If you’re a regular follower, you know my daughter Allie is spending her junior year of high school in the Czech Republic. She’s a foreign exchange student, sponsored by the Rotary Club. She’ll be returning in a few months. Please indulge me in a shared letter to her, if you don’t mind. I sometimes find people don’t quite comprehend why I’d allow my daughter to travel so far away for such a length of time. Yet, if you knew what the past couple of years have been like for her and for us, you’d most likely understand it was the absolute best scenario for her. She needed the time away. And while it’s been crazy difficult for me, her mother left behind, it’s been such a blessing to observe her growth and see her travel to so many exciting places. Like Vienna and Prague and soon other parts of Europe as well.
I believe you know I took a trip last weekend with a group of 4th and 5th graders. At least one of the girls was in awe of the Cincinnati skyline. Apparently she had never experienced anything like it. It was exciting, yet kind of sad. Her mom didn’t get to be there to observe her joy. Actually, a couple of the girls who went have mothers living in Mexico. So, they don’t get to see them. Period. And it struck me that even though you’re far away and I miss you greatly, you’ll be home in July. I will see you and hug you and make dinner for you then. While I don’t get to share in all the wonderful opportunities you’re experiencing, I am so glad you’ve been afforded this chance.
It’s in the day to day I miss you the most. The things I experience here that I know you would enjoy being a part of, like eating at Vinaigrette, a new salad restaurant downtown. Or the fact I plan to start a bookclub this summer for middle school girls. I can’t wait to hear your book recommendations, knowing full well they’ll all be John Green books. Or the time this winter, after we got all that snow and a man knocked on the front door. Why I answered, I don’t know. He said, “Hey baby, we’re out shoveling snow and sh*t. Would you like us to shovel for you?” I kindly told him I could handle it. I probably should have kindly told him not to call me “baby”.
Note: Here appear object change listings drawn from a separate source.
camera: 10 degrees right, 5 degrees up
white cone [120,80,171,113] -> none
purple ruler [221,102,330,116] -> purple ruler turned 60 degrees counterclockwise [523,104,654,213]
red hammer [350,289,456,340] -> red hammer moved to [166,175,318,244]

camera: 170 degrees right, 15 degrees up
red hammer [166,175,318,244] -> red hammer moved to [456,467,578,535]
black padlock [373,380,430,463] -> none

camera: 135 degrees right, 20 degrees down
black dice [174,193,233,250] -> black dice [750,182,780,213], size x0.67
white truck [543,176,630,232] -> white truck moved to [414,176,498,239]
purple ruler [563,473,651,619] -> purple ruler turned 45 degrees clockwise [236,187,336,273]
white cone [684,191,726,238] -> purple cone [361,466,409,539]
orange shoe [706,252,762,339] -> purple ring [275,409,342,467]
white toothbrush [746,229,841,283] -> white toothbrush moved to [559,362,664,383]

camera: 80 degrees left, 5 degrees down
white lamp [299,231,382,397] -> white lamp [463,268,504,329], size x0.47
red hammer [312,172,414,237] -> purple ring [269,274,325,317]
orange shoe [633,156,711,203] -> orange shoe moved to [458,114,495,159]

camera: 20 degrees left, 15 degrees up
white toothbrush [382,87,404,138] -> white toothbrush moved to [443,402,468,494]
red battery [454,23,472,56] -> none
funny stories from my work day, like Maggie and I photographing each other on an unnamed coworker’s motorcycle while no one was paying attention
eating donuts from our donut store
walking CJ around Castlewood Park
seeing prom photos of your friends on Facebook,wondering if you’d have gone if you were here
making homemade pizza
driving to Louisville for Jamie’s various musical performances
you telling me, “I need to go to Target”
going to boxing class together
Hannah and I sharing a cinnamon roll at National Boulangerie….can’t wait to introduce you to one
Sometimes, sometimes, I wonder if I have changed. I know you have. You couldn’t see so many awesome (you love it when I use that word) things and not change. You have matured. Made a way for yourself, so to speak. Learned to handle situations you’ve never before had to. But me….will you find me different? Happier? More relaxed? Content? Or antsy to move on to something else? How will I seem to you, one of the few people who knows me best? After all these months, knowing full well what they’ve meant. You have a way of seeing me like others can’t. Most likely because you are a part of me.
So there’s that. The questions before us. Who will we be after we’ve been so far from each other? Both having grown more independent. What will Lexington seem like after walking the streets of Vienna? And seeing Rome. Will any American church ever look the same after seeing Rome? I imagine not. But Lexington is your home. For now. Until you choose another.
Enough of the deep stuff. Know I miss you. In the ordinary. The mundane. Half priced Sonic shakes and showing you the navy Converse Kelly B got me at Goodwill. Yes, now I have two pairs! I miss running with you…..you way ahead because you’re young, ponytail swishing behind you. Maybe we can do the Midsummer Night’s Run in August. You’ll be back. And after the race I’ll make you watch “Legends of the Fall” and lecture you on all the reasons the heroine should not have chosen Brad Pitt’s character (I did this to Hannah but she was snowed in with me and had no choice). Then read you a few quotes from whatever book I’m reading. Then leave you alone so you can say good night.
Good night for now, sweet Allie. Know I’ve been missing you since you left.
Thank you dear reader, for sharing a bit in our lives.